Task goal: The data below holds a line containing "3: (714, 328, 1.61)" and a line containing "21: (710, 354, 1.61)"; please quote exactly those two lines and every line between them, and nothing else.

---------- Task inputs ----------

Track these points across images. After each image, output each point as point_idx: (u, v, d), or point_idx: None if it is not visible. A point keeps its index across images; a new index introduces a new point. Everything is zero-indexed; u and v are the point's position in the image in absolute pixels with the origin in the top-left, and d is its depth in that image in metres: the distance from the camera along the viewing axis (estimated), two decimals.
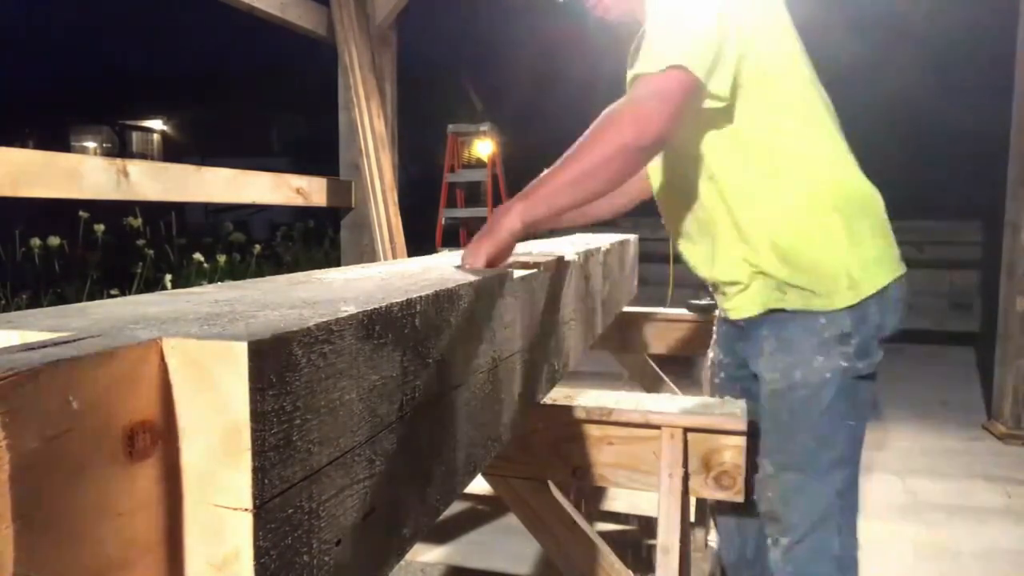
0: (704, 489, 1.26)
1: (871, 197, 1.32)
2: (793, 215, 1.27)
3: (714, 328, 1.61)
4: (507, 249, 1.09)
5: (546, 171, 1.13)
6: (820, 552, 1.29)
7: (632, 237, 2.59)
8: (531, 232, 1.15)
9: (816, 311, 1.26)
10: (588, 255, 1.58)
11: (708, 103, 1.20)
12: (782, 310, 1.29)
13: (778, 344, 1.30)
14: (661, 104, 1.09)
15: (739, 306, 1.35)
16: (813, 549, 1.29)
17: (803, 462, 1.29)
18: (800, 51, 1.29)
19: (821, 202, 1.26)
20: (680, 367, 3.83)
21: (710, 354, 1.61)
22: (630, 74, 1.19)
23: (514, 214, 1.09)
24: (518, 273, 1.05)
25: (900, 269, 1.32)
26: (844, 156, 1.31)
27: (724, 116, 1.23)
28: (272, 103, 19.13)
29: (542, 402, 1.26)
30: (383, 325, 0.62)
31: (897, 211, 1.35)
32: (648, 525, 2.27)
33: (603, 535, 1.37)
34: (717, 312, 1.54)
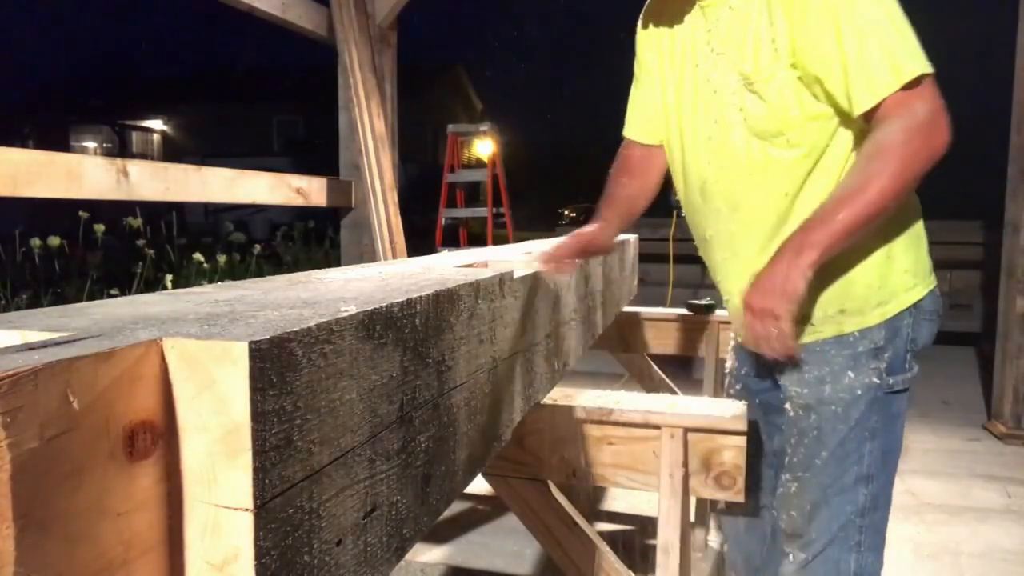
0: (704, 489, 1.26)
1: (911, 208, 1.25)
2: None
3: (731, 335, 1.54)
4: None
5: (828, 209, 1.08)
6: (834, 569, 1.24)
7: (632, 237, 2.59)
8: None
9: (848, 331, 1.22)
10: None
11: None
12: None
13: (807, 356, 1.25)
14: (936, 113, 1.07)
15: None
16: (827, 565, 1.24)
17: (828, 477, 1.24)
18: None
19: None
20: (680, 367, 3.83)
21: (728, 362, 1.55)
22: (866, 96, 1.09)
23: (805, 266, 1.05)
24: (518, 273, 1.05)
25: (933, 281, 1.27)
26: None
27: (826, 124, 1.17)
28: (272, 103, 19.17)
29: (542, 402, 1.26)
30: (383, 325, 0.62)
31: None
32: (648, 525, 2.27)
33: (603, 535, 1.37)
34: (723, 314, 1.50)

----------
---------- Task inputs ----------

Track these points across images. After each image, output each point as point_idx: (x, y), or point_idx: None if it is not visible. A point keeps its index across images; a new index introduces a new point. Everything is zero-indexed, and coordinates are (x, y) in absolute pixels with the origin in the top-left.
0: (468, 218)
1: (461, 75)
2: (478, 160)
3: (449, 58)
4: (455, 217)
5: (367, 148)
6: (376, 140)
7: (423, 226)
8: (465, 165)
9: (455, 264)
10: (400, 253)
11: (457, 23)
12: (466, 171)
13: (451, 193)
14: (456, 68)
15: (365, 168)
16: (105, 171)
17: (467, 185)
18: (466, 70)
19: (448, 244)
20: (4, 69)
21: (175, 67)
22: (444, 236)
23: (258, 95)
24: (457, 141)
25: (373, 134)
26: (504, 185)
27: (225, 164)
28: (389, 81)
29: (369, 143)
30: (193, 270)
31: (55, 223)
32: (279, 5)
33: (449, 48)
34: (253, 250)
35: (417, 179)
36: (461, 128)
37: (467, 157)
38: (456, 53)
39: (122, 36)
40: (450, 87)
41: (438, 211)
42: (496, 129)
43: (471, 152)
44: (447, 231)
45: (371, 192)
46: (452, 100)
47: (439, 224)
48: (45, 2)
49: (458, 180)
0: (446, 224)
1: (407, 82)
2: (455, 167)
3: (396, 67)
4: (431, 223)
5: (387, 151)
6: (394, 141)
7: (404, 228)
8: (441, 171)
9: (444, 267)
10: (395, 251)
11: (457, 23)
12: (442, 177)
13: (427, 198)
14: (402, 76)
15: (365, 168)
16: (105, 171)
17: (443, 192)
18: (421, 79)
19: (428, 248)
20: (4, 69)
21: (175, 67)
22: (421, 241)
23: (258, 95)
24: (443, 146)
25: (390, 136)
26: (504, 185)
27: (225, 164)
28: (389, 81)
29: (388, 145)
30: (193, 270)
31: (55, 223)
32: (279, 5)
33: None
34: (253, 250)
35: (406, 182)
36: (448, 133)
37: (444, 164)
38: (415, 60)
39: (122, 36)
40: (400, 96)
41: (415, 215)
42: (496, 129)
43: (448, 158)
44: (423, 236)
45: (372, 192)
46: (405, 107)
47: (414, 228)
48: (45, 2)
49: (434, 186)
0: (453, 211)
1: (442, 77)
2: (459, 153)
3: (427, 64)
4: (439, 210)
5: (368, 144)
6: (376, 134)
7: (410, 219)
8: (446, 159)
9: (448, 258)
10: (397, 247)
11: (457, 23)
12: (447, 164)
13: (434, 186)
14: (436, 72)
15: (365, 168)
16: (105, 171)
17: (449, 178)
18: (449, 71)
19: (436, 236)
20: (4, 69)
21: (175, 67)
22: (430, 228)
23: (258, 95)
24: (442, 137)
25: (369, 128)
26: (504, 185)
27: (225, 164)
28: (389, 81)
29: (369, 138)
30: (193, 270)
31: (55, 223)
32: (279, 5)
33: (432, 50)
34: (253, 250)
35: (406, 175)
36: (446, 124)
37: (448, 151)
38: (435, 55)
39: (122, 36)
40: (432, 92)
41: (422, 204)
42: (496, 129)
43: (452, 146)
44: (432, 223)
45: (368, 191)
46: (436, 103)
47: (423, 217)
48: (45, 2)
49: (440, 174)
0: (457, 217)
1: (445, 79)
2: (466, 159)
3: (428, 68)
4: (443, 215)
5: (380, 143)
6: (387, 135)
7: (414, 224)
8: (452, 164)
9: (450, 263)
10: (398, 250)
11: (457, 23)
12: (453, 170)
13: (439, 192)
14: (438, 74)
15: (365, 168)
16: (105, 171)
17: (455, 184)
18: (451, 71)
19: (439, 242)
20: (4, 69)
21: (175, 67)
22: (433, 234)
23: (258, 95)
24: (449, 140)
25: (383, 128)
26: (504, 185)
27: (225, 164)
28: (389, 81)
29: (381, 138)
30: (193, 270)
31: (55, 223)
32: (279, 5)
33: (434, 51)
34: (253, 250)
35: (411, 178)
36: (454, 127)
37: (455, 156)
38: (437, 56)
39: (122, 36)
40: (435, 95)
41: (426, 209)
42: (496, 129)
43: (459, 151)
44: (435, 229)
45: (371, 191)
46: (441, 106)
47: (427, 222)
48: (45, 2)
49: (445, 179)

----------

Your response:
3: (714, 328, 1.61)
4: (507, 249, 1.09)
5: (546, 171, 1.13)
6: (820, 552, 1.29)
7: (632, 237, 2.59)
8: (531, 232, 1.15)
9: (816, 311, 1.26)
10: (588, 255, 1.58)
11: (708, 103, 1.20)
12: (782, 310, 1.29)
13: (778, 344, 1.30)
14: (661, 104, 1.09)
15: (739, 306, 1.35)
16: (813, 549, 1.29)
17: (803, 462, 1.29)
18: (800, 51, 1.29)
19: (821, 202, 1.26)
20: (680, 367, 3.83)
21: (710, 354, 1.61)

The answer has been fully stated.